Green for green’s sake may not offer a huge value-added opportunity, but many still see value in being “green.” While they don’t expect buyers to pay a premium, more than half of our respondents indicated that offering something “greener” might be useful on the marketing front, keeping prospects from going to a competitor.

The following email I received probably best sums up the industry sentiment. “Buyers will gladly buy green products for the same price as traditional products, but resent having to pay more for the same product with the same end result on the job site,” suggests one distributor. There are a few “green zealots” out there willing to pay more, he continues, but “most people have to worry about the bottom line.”

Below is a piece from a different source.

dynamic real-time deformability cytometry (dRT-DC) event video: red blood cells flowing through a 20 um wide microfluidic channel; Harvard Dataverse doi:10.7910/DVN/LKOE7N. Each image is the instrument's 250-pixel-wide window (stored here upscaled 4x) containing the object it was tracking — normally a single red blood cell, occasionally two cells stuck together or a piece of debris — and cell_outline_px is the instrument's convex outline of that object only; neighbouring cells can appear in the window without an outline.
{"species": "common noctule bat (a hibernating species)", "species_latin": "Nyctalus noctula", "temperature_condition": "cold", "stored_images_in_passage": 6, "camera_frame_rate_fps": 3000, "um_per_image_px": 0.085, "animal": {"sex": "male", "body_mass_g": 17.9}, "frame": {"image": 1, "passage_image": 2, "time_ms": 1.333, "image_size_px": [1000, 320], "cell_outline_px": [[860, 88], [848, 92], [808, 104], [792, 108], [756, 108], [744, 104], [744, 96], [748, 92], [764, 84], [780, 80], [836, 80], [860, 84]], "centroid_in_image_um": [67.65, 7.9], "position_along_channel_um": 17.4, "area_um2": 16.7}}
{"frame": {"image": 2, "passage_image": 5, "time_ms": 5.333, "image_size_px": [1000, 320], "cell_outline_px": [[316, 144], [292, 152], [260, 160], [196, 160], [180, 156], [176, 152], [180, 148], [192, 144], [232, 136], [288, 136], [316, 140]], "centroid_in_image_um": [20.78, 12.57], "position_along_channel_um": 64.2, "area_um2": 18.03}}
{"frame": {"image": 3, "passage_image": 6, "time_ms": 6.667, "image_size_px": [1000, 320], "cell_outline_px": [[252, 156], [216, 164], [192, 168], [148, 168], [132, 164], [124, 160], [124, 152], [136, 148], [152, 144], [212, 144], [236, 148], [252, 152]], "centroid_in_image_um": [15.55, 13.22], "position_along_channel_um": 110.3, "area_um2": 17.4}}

His email also suggests some of the frustrations within the industry concerning what is being defined as green. “The truth is that wood is all from managed forests these days,” he notes, “so lumber is ‘green’ anyway.”

I also heard from another reader who asked, “Is there any authoritative source that we can refer customers to that want to verify that vinyl replacement windows meet ‘green’ classification?” The answer to that question, I’m afraid, is “no.”

One can certainly point to the Energy Star label as an authoritative source that a product is fairly energy efficient, which is probably the most important single element in a window or door’s “greenness,” but that label does not cover all the concerns of the environmentally minded buyer. Wood product manufacturers can point to a variety of certification programs to indicate their materials come from environmentally responsible foresters. Among vinyl product manufacturers, I know of at least one, Weather Shield Windows & Doors, which is certifying its products for recycled content. There is no such thing, however, as a green label for windows or doors.

To date, green ratings have primarily been applied to buildings—not building products. The residential rating systems offered by the U.S. Green Building Council and the National Association of Home Builders, for example, give green credits for use of Energy Star windows and doors, as well as credits for use of building components made with recycled content and “certified” wood. There’s no way for a window or door manufacturer to put a USGBC or NAHB Green Guidelines label on its products, however.

For the foreseeable future, it seems, I suspect a window or door’s greenness will largely be determined by its energy efficiency. That may not be such a bad thing either. In thinking about the subject, I couldn’t help but recall a report about some comments from Kermit Baker, an economist with the Joint Center for Housing Studies at Harvard University, made during an NAHB teleconference earlier this year. He suggested that even with all the talk of global warming, the big driver for the explosion of interest in green building was basically higher energy prices.

Energy prices will always fluctuate, but the bar was raised following Hurricane Katrina. The effects of that shift continue to filter through the economy, Baker explained, and are a big part of the widespread adoption of the green agenda within the building and construction arena.

We reported it back then, but I think it’s worth noting one of his other observations during that teleconference. Looking at the remodeling market, he said that homeowners rarely invest in energy efficiency upgrades and retrofits immediately following increases in fuel bills. Typically, he noted, the bulk of such investments are made three to six years after energy prices hit a new, higher plateau.

Well it’s been two years since Katrina and our first taste of gas at $3 a gallon or higher. If Baker is right, more homeowners will be in the market for energy efficient windows and doors in the next few years. So questions about what is green will linger, but the opportunities will still be there.